Baron, played by the unequaled Max Von Sydow, leads the ‘good’ commune/compound of survivors. Their numbers have been dwindling and the scavenged food is beginning to run out. A rival compound led by Carrot, William Smith, survives through force and theft and threatens the survival of Baron’s community. Into this mix comes the mysterious Carson, Yul Brynner. Carlson is a hired warrior and Baron manages to in his services. In Baron’s commune is Cal, it is never explained if Cal is a farmer or a botanist, but either way he had cross bred another of plants to produce food bearing crops that are immune to the plagues. Knowing that the decaying city is no place to reestablish cultivated farming, Baron has hopes of using Carson’s tremendous gifts as a warrior to get Cal, Baron’s Daughter Melinda, and the precious seeds, out of New York to someplace suitable, but Carrot’s murderous goons growing stronger, time is running out.
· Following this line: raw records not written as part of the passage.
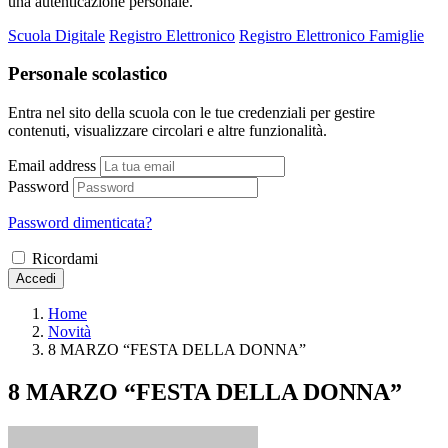
una autenticazione personale.
Scuola Digitale
Registro Elettronico
Registro Elettronico Famiglie
Personale scolastico
Entra nel sito della scuola con le tue credenziali per gestire
contenuti, visualizzare circolari e altre funzionalità.
Email address
Password
Password dimenticata?
Ricordami
Accedi
Home
Novità
8 MARZO “FESTA DELLA DONNA”
8 MARZO “FESTA DELLA DONNA”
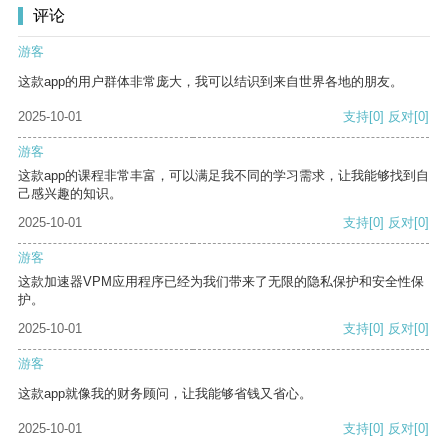
评论
游客
这款app的用户群体非常庞大，我可以结识到来自世界各地的朋友。
2025-10-01
支持
[0]
反对
[0]
游客
这款app的课程非常丰富，可以满足我不同的学习需求，让我能够找到自
己感兴趣的知识。
2025-10-01
支持
[0]
反对
[0]
游客
这款加速器VPM应用程序已经为我们带来了无限的隐私保护和安全性保
护。
2025-10-01
支持
[0]
反对
[0]
游客
这款app就像我的财务顾问，让我能够省钱又省心。
2025-10-01
支持
[0]
反对
[0]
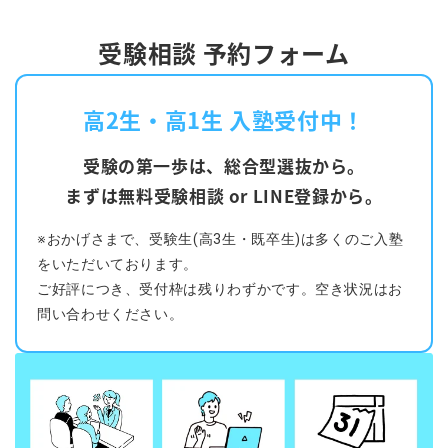
受験相談 予約フォーム
高2生・高1生 入塾受付中！
受験の第一歩は、総合型選抜から。
まずは無料受験相談 or LINE登録から。
※おかげさまで、受験生(高3生・既卒生)は多くのご入塾
をいただいております。
ご好評につき、受付枠は残りわずかです。空き状況はお
問い合わせください。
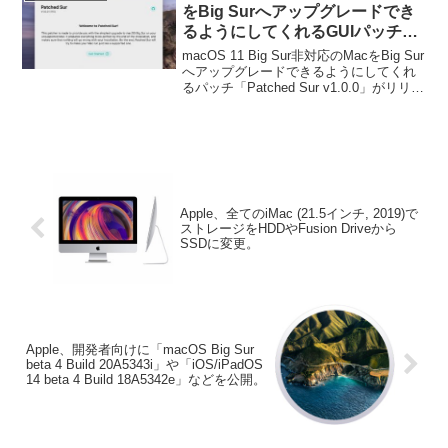
をBig Surへアップグレードでき
るようにしてくれるGUIパッチツ
ール「Patched Sur v1.0.0」がリ
macOS 11 Big Sur非対応のMacをBig Sur
リース。
へアップグレードできるようにしてくれ
るパッチ「Patched Sur v1.0.0」がリリー
スされています。詳細は以下から。
Apple、全てのiMac (21.5インチ, 2019)で
ストレージをHDDやFusion Driveから
SSDに変更。
Apple、開発者向けに「macOS Big Sur
beta 4 Build 20A5343i」や「iOS/iPadOS
14 beta 4 Build 18A5342e」などを公開。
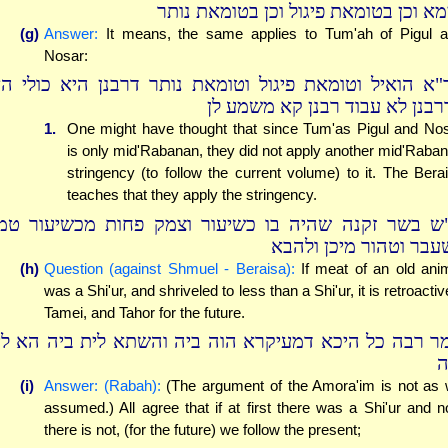
מא וכן בטומאת פיגול וכן בטומאת נותר
(g)
Answer:
It means, the same applies to Tum'ah of Pigul 
Nosar:
"א הואיל וטומאת פיגול וטומאת נותר דרבנן היא כולי הא
רבנן לא עבוד רבנן קא משמע לן
1.
One might have thought that since Tum'as Pigul and No
is only mid'Rabanan, they did not apply another mid'Raba
stringency (to follow the current volume) to it. The Bera
teaches that they apply the stringency.
ש בשר זקנה שהיה בו כשיעור וצמק פחות מכשיעור טמ
עבר וטהור מיכן ולהבא
(h)
Question (against Shmuel - Beraisa):
If meat of an old ani
was a Shi'ur, and shriveled to less than a Shi'ur, it is retroactiv
Tamei, and Tahor for the future.
ר רבה כל היכא דמעיקרא הוה ביה והשתא לית ביה הא לי
ה
(i)
Answer: (Rabah):
(The argument of the Amora'im is not as
assumed.) All agree that if at first there was a Shi'ur and 
there is not, (for the future) we follow the present;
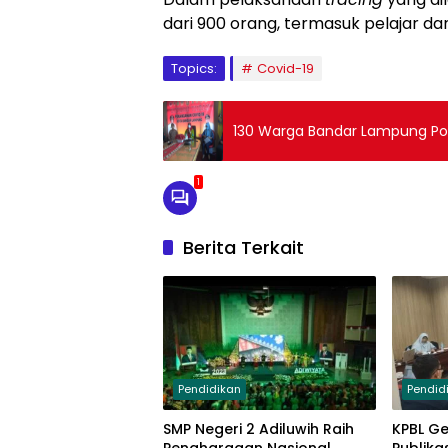
dari 900 orang, termasuk pelajar d
Topics:
Covid-19
130 Warga Bandar Lampung Pos
1
Berita Terkait
Pendidikan
Pendid
SMP Negeri 2 Adiluwih Raih
KPBL Ge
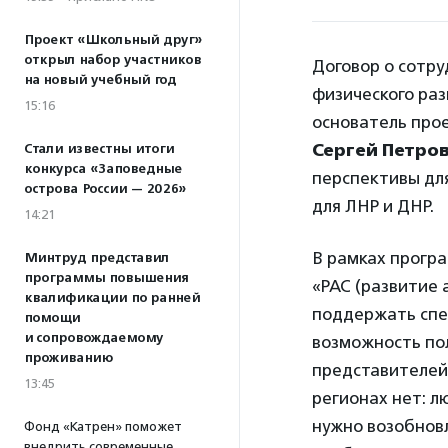
Проект «Школьный друг»
открыл набор участников
Договор о сотр
на новый учебный год
физического ра
15:16
основатель про
Сергей Петро
Стали известны итоги
конкурса «Заповедные
перспективы для
острова России — 2026»
для ЛНР и ДНР.
14:21
В рамках прогр
Минтруд представил
программы повышения
«РАС (развитие 
квалификации по ранней
поддержать спец
помощи
и сопровождаемому
возможность пол
проживанию
представителей 
13:45
регионах нет: л
нужно возобновл
Фонд «Катрен» поможет
внедрить современные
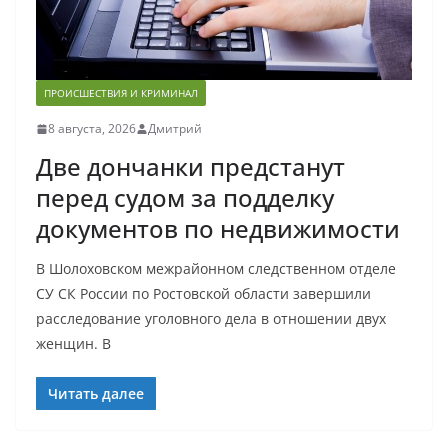
ПРОИСШЕСТВИЯ И КРИМИНАЛ
8 августа, 2026
Дмитрий
Две дончанки предстанут
перед судом за подделку
документов по недвижимости
В Шолоховском межрайонном следственном отделе
СУ СК России по Ростовской области завершили
расследование уголовного дела в отношении двух
женщин. В
Читать далее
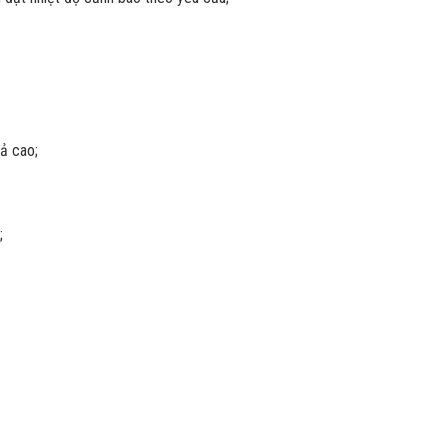
ả cao;
;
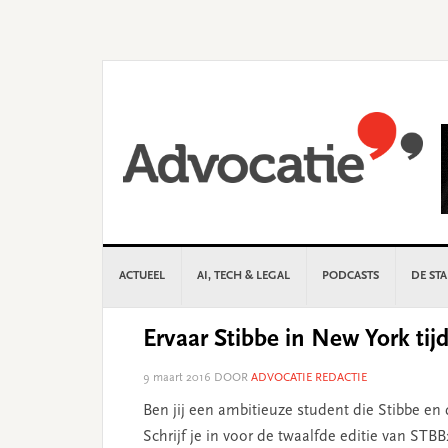
Skip
Skip
Skip
Skip
to
to
to
to
primary
main
primary
footer
navigation
content
sidebar
ACTUEEL
AI, TECH & LEGAL
PODCASTS
DE ST
Ervaar Stibbe in New York tij
9 maart 2016
DOOR
ADVOCATIE REDACTIE
Ben jij een ambitieuze student die Stibbe en 
Schrijf je in voor de twaalfde editie van STB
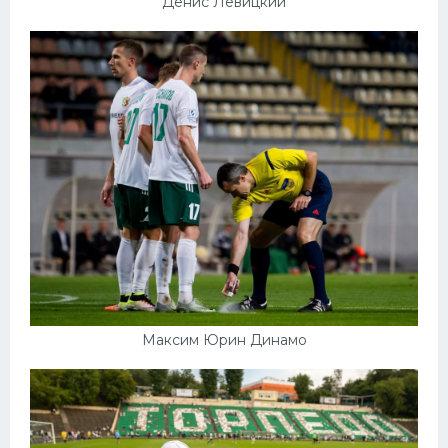
Денис Левицкий
Максим Юрин Динамо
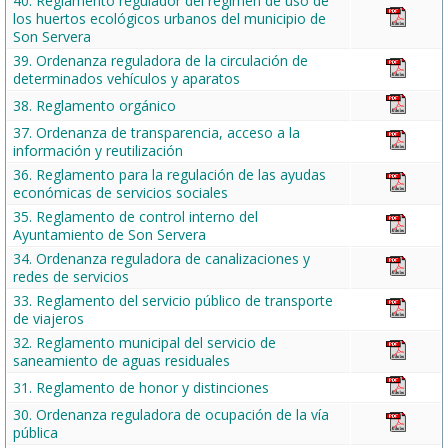
40. Reglamento regulador del régimen de uso de
los huertos ecológicos urbanos del municipio de
Son Servera
39. Ordenanza reguladora de la circulación de
determinados vehículos y aparatos
38. Reglamento orgánico
37. Ordenanza de transparencia, acceso a la
información y reutilización
36. Reglamento para la regulación de las ayudas
económicas de servicios sociales
35. Reglamento de control interno del
Ayuntamiento de Son Servera
34. Ordenanza reguladora de canalizaciones y
redes de servicios
33. Reglamento del servicio público de transporte
de viajeros
32. Reglamento municipal del servicio de
saneamiento de aguas residuales
31. Reglamento de honor y distinciones
30. Ordenanza reguladora de ocupación de la vía
pública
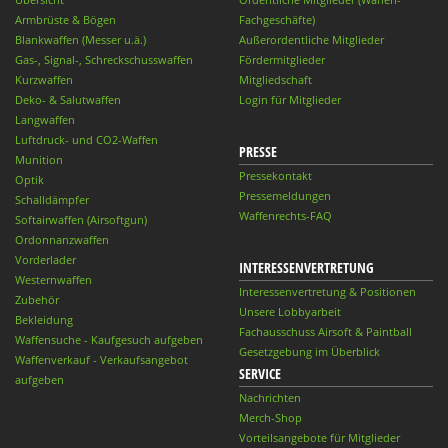
Armbrüste & Bögen
Fachgeschäfte)
Blankwaffen (Messer u.ä.)
Außerordentliche Mitglieder
Gas-, Signal-, Schreckschusswaffen
Fördermitglieder
Kurzwaffen
Mitgliedschaft
Deko- & Salutwaffen
Login für Mitglieder
Langwaffen
Luftdruck- und CO2-Waffen
PRESSE
Munition
Pressekontakt
Optik
Pressemeldungen
Schalldämpfer
Waffenrechts-FAQ
Softairwaffen (Airsoftgun)
Ordonnanzwaffen
Vorderlader
INTERESSENVERTRETUNG
Westernwaffen
Interessenvertretung & Positionen
Zubehör
Unsere Lobbyarbeit
Bekleidung
Fachausschuss Airsoft & Paintball
Waffensuche - Kaufgesuch aufgeben
Gesetzgebung im Überblick
Waffenverkauf - Verkaufsangebot
SERVICE
aufgeben
Nachrichten
Merch-Shop
Vorteilsangebote für Mitglieder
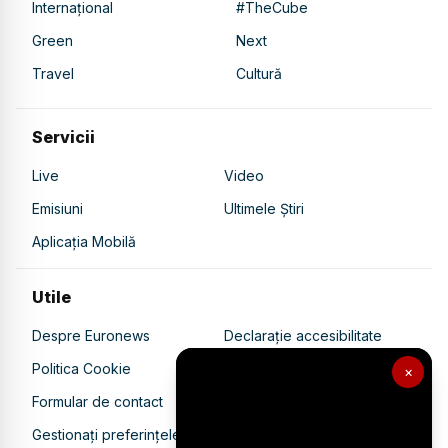
Internațional
#TheCube
Green
Next
Travel
Cultură
Servicii
Live
Video
Emisiuni
Ultimele Știri
Aplicația Mobilă
Utile
Despre Euronews
Declarație accesibilitate
Politica Cookie
Politica de confidențialitate
×
Formular de contact
Transparență în utilizarea AI
Gestionați preferințele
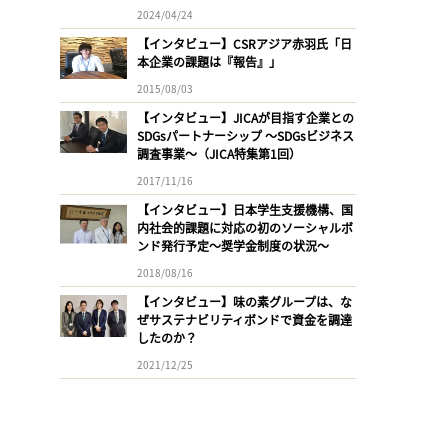
2024/04/24
【インタビュー】CSRアジア赤羽氏「日
本企業の課題は『報告』」
2015/08/03
【インタビュー】JICAが目指す企業との
SDGsパートナーシップ 〜SDGsビジネス
調査事業〜（JICA特集第1回）
2017/11/16
【インタビュー】日本学生支援機構、国
内社会的課題に対応の初のソーシャルボ
ンド発行予定〜奨学金制度の状況〜
2018/08/16
【インタビュー】味の素グループは、な
ぜサステナビリティボンドで資金を調達
したのか？
2021/12/25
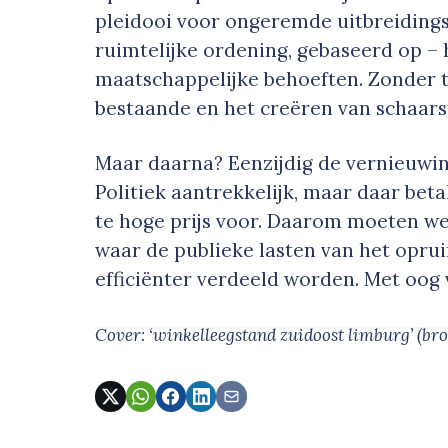
pleidooi voor ongeremde uitbreidings
ruimtelijke ordening, gebaseerd op – 
maatschappelijke behoeften. Zonder t
bestaande en het creëren van schaars
Maar daarna? Eenzijdig de vernieuwi
Politiek aantrekkelijk, maar daar bet
te hoge prijs voor. Daarom moeten w
waar de publieke lasten van het opru
efficiënter verdeeld worden. Met oog v
Cover: ‘winkelleegstand zuidoost limburg’
(br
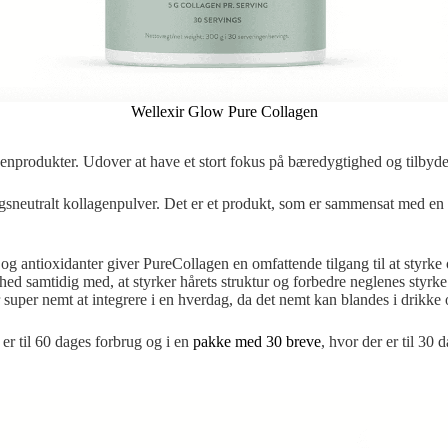
Wellexir Glow Pure Collagen
genprodukter. Udover at have et stort fokus på bæredygtighed og tilbyde
gsneutralt kollagenpulver. Det er et produkt, som er sammensat med en a
og antioxidanter giver PureCollagen en omfattende tilgang til at styrk
thed samtidig med, at styrker hårets struktur og forbedre neglenes styr
r super nemt at integrere i en hverdag, da det nemt kan blandes i drikke
 er til 60 dages forbrug og i en
pakke med 30 breve
, hvor der er til 30 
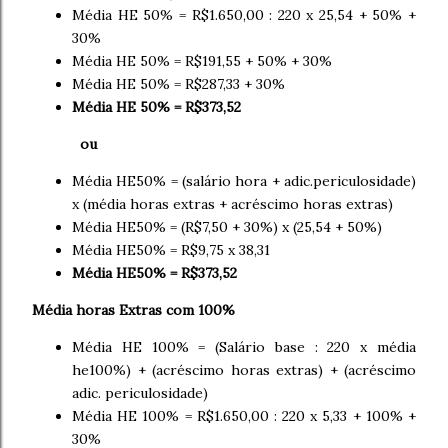
Média HE 50% = R$1.650,00 : 220 x 25,54 + 50% +
30%
Média HE 50% = R$191,55 + 50% + 30%
Média HE 50% = R$287,33 + 30%
Média HE 50% = R$373,52
ou
Média HE50% = (salário hora + adic.periculosidade)
x (média horas extras + acréscimo horas extras)
Média HE50% = (R$7,50 + 30%) x (25,54 + 50%)
Média HE50% = R$9,75 x 38,31
Média HE50% = R$373,52
Média horas Extras com 100%
Média HE 100% = (Salário base : 220 x média
he100%) + (acréscimo horas extras) + (acréscimo
adic. periculosidade)
Média HE 100% = R$1.650,00 : 220 x 5,33 + 100% +
30%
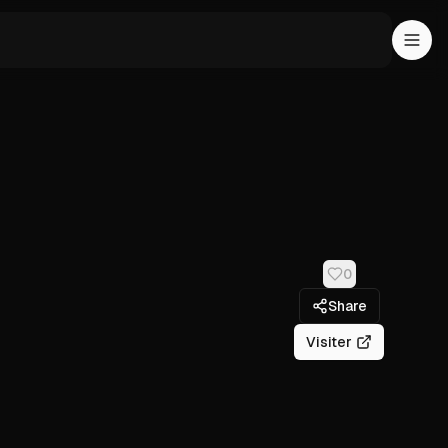
0
Share
Visiter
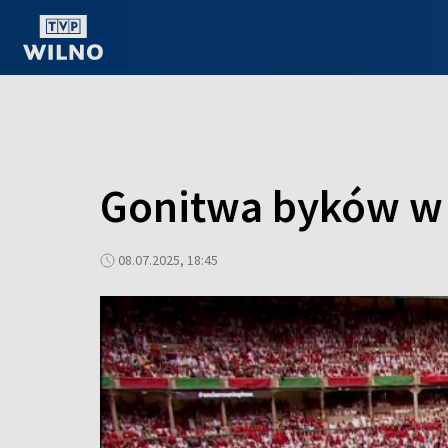
OGLĄDAJ ONLINE
Gonitwa byków w 
08.07.2025, 18:45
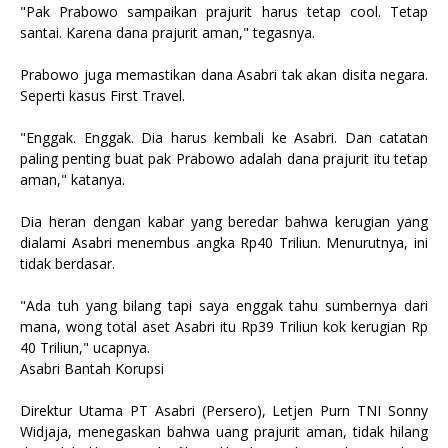
"Pak Prabowo sampaikan prajurit harus tetap cool. Tetap
santai. Karena dana prajurit aman," tegasnya.
Prabowo juga memastikan dana Asabri tak akan disita negara.
Seperti kasus First Travel.
"Enggak. Enggak. Dia harus kembali ke Asabri. Dan catatan
paling penting buat pak Prabowo adalah dana prajurit itu tetap
aman," katanya.
Dia heran dengan kabar yang beredar bahwa kerugian yang
dialami Asabri menembus angka Rp40 Triliun. Menurutnya, ini
tidak berdasar.
"Ada tuh yang bilang tapi saya enggak tahu sumbernya dari
mana, wong total aset Asabri itu Rp39 Triliun kok kerugian Rp
40 Triliun," ucapnya.
Asabri Bantah Korupsi
Direktur Utama PT Asabri (Persero), Letjen Purn TNI Sonny
Widjaja, menegaskan bahwa uang prajurit aman, tidak hilang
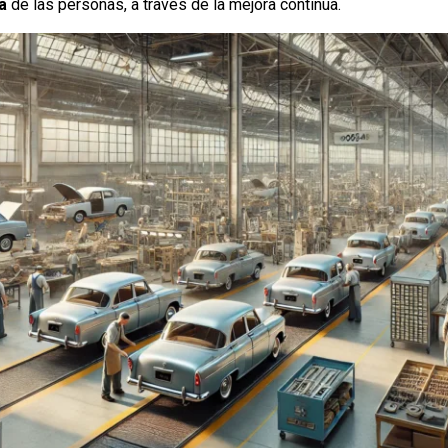
a
de las personas, a través de la mejora continua.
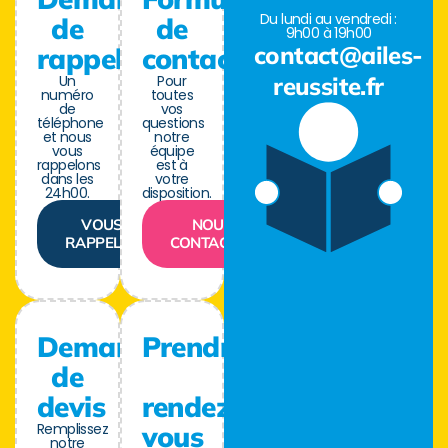
Du lundi au vendredi :
de
de
9h00 à 19h00
contact@ailes-
rappel
contact
Un
Pour
reussite.fr
numéro
toutes
de
vos
téléphone
questions
et nous
notre
vous
équipe
rappelons
est à
dans les
votre
24h00.
disposition.
VOUS
NOUS
RAPPELER
CONTACTER
Demande
Prendre
de
devis
rendez-
Remplissez
vous
notre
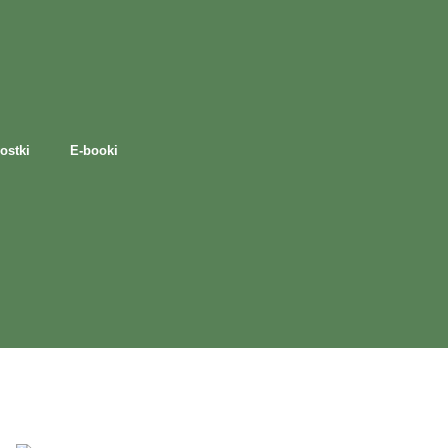
ostki
E-booki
Directed and written by Robert Clouse, The Ultimate Warrior, capture the mood of mid-70s cinematic science fiction, dark, cynical, and if there are ‘happy endings’ the price if terribly high. This atmosphere dominated 70s cinema and culture until the release of 1977s Star Wars, when light escapist fare displaced the dark dreary movies with adventure of Campbellian heroes.

Produced on a modest budget the film still manages to portray a dying world and a dead culture. Baron is striving to do what is best but is not immune from mistakes with terrible consequences. Carrot and his gang are not characterized at all, but are presented as simply violent, greedy, a force of the world out to destroy and then be destroyed. There is never any reveal for Carson’s extraordinary skills. He is not presented as a product of science or breeding, and it is never even hinted as having a particularly interesting backstory, or any backstory at all. He simply arrives and upsets the delicate balance with his presences.

The Ultimate Warrior was an enjoyable movie and for those who did not live through the decade of malaise it could be instructive to see the tone that so many did experience in nearly every aspect of the culture.